One particularly notable entity to win sanctions relief in eight years from the EU is the IRGC’s elite Quds force which operates overseas, including working alongside Hezbollah.

However, the Quds force will remain under U.S. sanctions for its terrorism and weapons of mass destruction proliferation activities, Reuters reported.

“The IRGC was behinds hundreds of attacks in Iraq and Afghanistan against American troops. It has also been behind the oppression of the Iranian people domestically, not to mention the support it provides to Hezbollah in Lebanon and the Assad regime in Syria,” Jonathan Schanzer, vice president for research at the Washington-based Foundation for Defense of Democracies, told TheBlaze Monday.

“While the de-listing of IRGC entities is unquestionably disturbing, it’s important to understand that the IRGC dominates the Iranian economy. Any sanctions relief granted to Iran will flow to the IRGC. This is one reason why the proposed deal is so troubling,” said Schanzer, who was previously a terrorism finance analyst at the U.S. Treasury Department.

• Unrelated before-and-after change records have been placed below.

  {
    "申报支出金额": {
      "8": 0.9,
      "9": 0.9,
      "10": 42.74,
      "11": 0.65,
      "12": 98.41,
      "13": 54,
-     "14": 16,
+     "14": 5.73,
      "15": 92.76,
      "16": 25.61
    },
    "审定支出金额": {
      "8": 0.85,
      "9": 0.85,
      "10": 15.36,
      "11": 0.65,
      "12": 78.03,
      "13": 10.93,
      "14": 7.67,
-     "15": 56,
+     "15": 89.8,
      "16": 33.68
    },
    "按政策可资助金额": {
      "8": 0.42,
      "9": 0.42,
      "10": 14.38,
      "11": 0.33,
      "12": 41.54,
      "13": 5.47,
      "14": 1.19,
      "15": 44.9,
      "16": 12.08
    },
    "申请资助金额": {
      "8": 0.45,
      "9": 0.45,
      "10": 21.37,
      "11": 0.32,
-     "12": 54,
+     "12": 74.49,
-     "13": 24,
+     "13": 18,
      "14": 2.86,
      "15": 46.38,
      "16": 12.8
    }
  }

Besides the Iranian entities, one prominent figure eligible for EU sanctions relief in eight years is Quds commander Qasem Soleimani, according to Reuters:

He has had a high-profile role in advising Shi'ite militia leaders in Iraq as well as the forces of President Bashar al-Assad in Syria.

Also on the list for EU sanctions relief in around eight years is Ahmad Vahidi, a former head of the Guards wanted by Interpol for his alleged role in the 1994 bombing of a Jewish community center in Buenos Aires. Vahidi denies involvement.

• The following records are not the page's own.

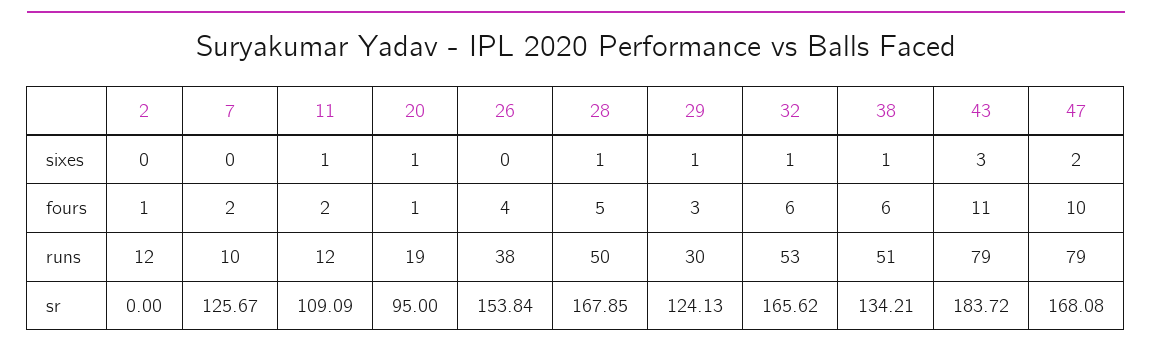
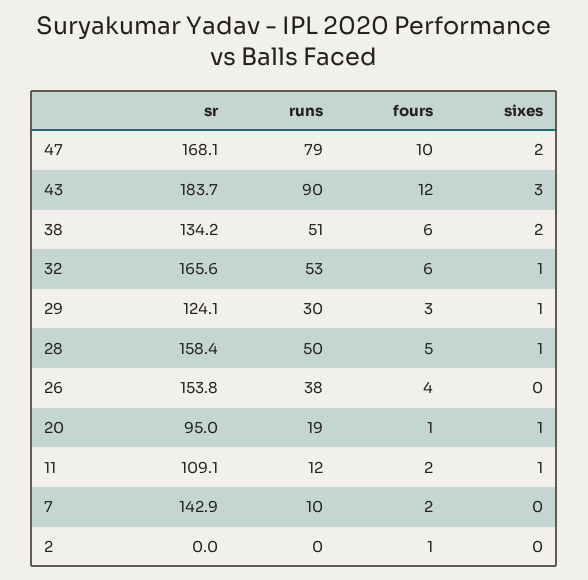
  {
    "2": {
      "sixes": 0,
      "fours": 1,
-     "runs": 12,
+     "runs": 0,
      "sr": 0
    },
    "7": {
      "sixes": 0,
      "fours": 2,
      "runs": 10,
-     "sr": 125.67
+     "sr": 142.9
    },
    "11": {
      "sixes": 1,
      "fours": 2,
      "runs": 12,
      "sr": 109.09
    },
    "20": {
      "sixes": 1,
      "fours": 1,
      "runs": 19,
      "sr": 95
    },
    "26": {
      "sixes": 0,
      "fours": 4,
      "runs": 38,
      "sr": 153.84
    },
    "28": {
      "sixes": 1,
      "fours": 5,
      "runs": 50,
-     "sr": 167.85
+     "sr": 158.4
    },
    "29": {
      "sixes": 1,
      "fours": 3,
      "runs": 30,
      "sr": 124.13
    },
    "32": {
      "sixes": 1,
      "fours": 6,
      "runs": 53,
      "sr": 165.62
    },
    "38": {
-     "sixes": 1,
+     "sixes": 2,
      "fours": 6,
      "runs": 51,
      "sr": 134.21
    },
    "43": {
      "sixes": 3,
-     "fours": 11,
+     "fours": 12,
-     "runs": 79,
+     "runs": 90,
      "sr": 183.72
    },
    "47": {
      "sixes": 2,
      "fours": 10,
      "runs": 79,
      "sr": 168.08
    }
  }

Tablet magazine last month described Soleimani as being “responsible for exporting Iranian terrorism and Iranian-sponsored terrorism — like Hezbollah’s — abroad.”

According to Reuters’, Soleimani will be delisted by the EU for nuclear sanctions, but will still face sanctions linked to the issues of Syria and terrorism.

Another prominent figure on the sanctions relief list is Anis Naccache.

In a Wall Street Journal op-ed Sunday, Hooman Bakhtiar, whose great uncle was once once on Naccache’s hit-list, urged Congress to debate not only the nuclear agreement but also the “nefarious characters whose names would be removed under the deal from Western sanctions lists”:

Consider Anis Naccache, the Lebanese hitman who attempted to assassinate my great uncle Shapour Bakhtiar, Iran’s last prime minister under the shah. On a sweltering July day in 1980, a hit squad of five Lebanese, Iranian and Palestinian assassins led by Mr. Naccache approached a building in the Paris suburb of Neuilly. They posed as journalists, ostensibly to interview Bakhtiar, who had arrived in Paris a year earlier to launch a political campaign against the Islamic Republic before Ayatollah Khomeini’s nascent regime could entrench itself.

Naccache, who was handed a life sentence for the attack, was also once a lieutenant to the Venezuelan terrorist Carlos the Jackal. Naccache was released after 10 years, apparently as part of a deal to secure the release of French hostages in Lebanon.

Reuters noted that some firms will have to wait eight years for EU sanctions relief but will not get any concessions from the U.S.

For example, Bank Saderat Iran (BSI), which has been accused of moving money to Hamas and Hezbollah, will enjoy EU sanctions relief in eight years, but the U.S. will not lift sanctions against it.

Likewise, the Iran Aircraft Manufacturing Company which builds military aircraft and Marine Industries which purchases hardware for the Iranian navy will enjoy EU sanctions relief in eight years, Reuters reported. The U.S. will keep sanctions in place for those entities.

Sen. Bob Corker (R-Tenn.), chairman of the Senate Foreign Relations Committee and a key opponent of the agreement, said in the Republican’s weekly address on Saturday that as Congress evaluates the Iran deal, it must remember that Iran “today remains the leading state sponsor of terrorism in the world.”

“It is the same regime that is responsible for the deaths of hundreds of U.S. troops in Iraq. And it is the same regime that is funding terrorist groups like Hamas and Hezbollah and Syria’s dictator Bashar al Assad,” Corker said.

This story has been updated with comments from the Foundation for Defense of Democracy’s Jonathan Schanzer.